[[ DATA SHOWN, beginning ]]

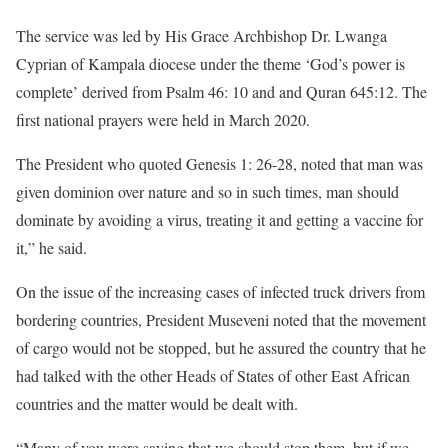
The service was led by His Grace Archbishop Dr. Lwanga
Cyprian of Kampala diocese under the theme ‘God’s power is
complete’ derived from Psalm 46: 10 and and Quran 645:12. The
first national prayers were held in March 2020.
The President who quoted Genesis 1: 26-28, noted that man was
given dominion over nature and so in such times, man should
dominate by avoiding a virus, treating it and getting a vaccine for
it,” he said.
On the issue of the increasing cases of infected truck drivers from
bordering countries, President Museveni noted that the movement
of cargo would not be stopped, but he assured the country that he
had talked with the other Heads of States of other East African
countries and the matter would be dealt with.
“Many of you were saying that we should stop them, but if we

[[ DATA SHOWN, end ]]

EXERCISE PROMPT: Copy each of the entries above precisely, and drop whatever pictures they hold.

ANSWER TO THIS PROBLEM:
The service was led by His Grace Archbishop Dr. Lwanga
Cyprian of Kampala diocese under the theme ‘God’s power is
complete’ derived from Psalm 46: 10 and and Quran 645:12. The
first national prayers were held in March 2020.
The President who quoted Genesis 1: 26-28, noted that man was
given dominion over nature and so in such times, man should
dominate by avoiding a virus, treating it and getting a vaccine for
it,” he said.
On the issue of the increasing cases of infected truck drivers from
bordering countries, President Museveni noted that the movement
of cargo would not be stopped, but he assured the country that he
had talked with the other Heads of States of other East African
countries and the matter would be dealt with.
“Many of you were saying that we should stop them, but if we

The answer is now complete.